# Activity
Look for the string "using" in the listing below and copy every line in which it appears.

----- Exercise data

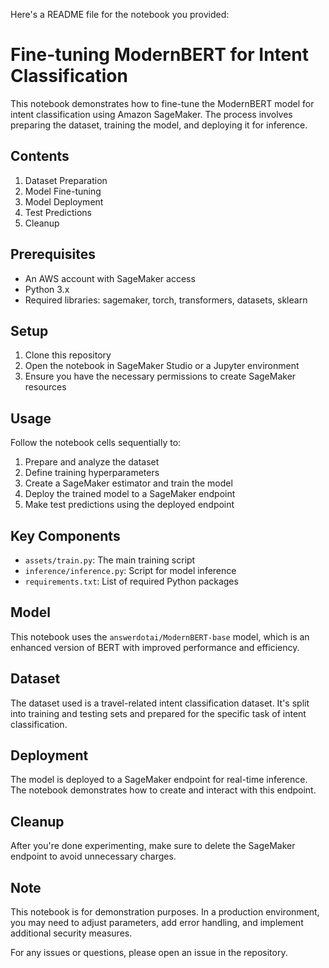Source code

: Here's a README file for the notebook you provided:

# Fine-tuning ModernBERT for Intent Classification

This notebook demonstrates how to fine-tune the ModernBERT model for intent classification using Amazon SageMaker. The process involves preparing the dataset, training the model, and deploying it for inference.

## Contents

1. Dataset Preparation
2. Model Fine-tuning
3. Model Deployment
4. Test Predictions
5. Cleanup

## Prerequisites

- An AWS account with SageMaker access
- Python 3.x
- Required libraries: sagemaker, torch, transformers, datasets, sklearn

## Setup

1. Clone this repository
2. Open the notebook in SageMaker Studio or a Jupyter environment
3. Ensure you have the necessary permissions to create SageMaker resources

## Usage

Follow the notebook cells sequentially to:

1. Prepare and analyze the dataset
2. Define training hyperparameters
3. Create a SageMaker estimator and train the model
4. Deploy the trained model to a SageMaker endpoint
5. Make test predictions using the deployed endpoint

## Key Components

- `assets/train.py`: The main training script
- `inference/inference.py`: Script for model inference
- `requirements.txt`: List of required Python packages

## Model

This notebook uses the `answerdotai/ModernBERT-base` model, which is an enhanced version of BERT with improved performance and efficiency.

## Dataset

The dataset used is a travel-related intent classification dataset. It's split into training and testing sets and prepared for the specific task of intent classification.

## Deployment

The model is deployed to a SageMaker endpoint for real-time inference. The notebook demonstrates how to create and interact with this endpoint.

## Cleanup

After you're done experimenting, make sure to delete the SageMaker endpoint to avoid unnecessary charges.

## Note

This notebook is for demonstration purposes. In a production environment, you may need to adjust parameters, add error handling, and implement additional security measures.

For any issues or questions, please open an issue in the repository.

----------

# Response below
This notebook demonstrates how to fine-tune the ModernBERT model for intent classification using Amazon SageMaker. The process involves preparing the dataset, training the model, and deploying it for inference.
5. Make test predictions using the deployed endpoint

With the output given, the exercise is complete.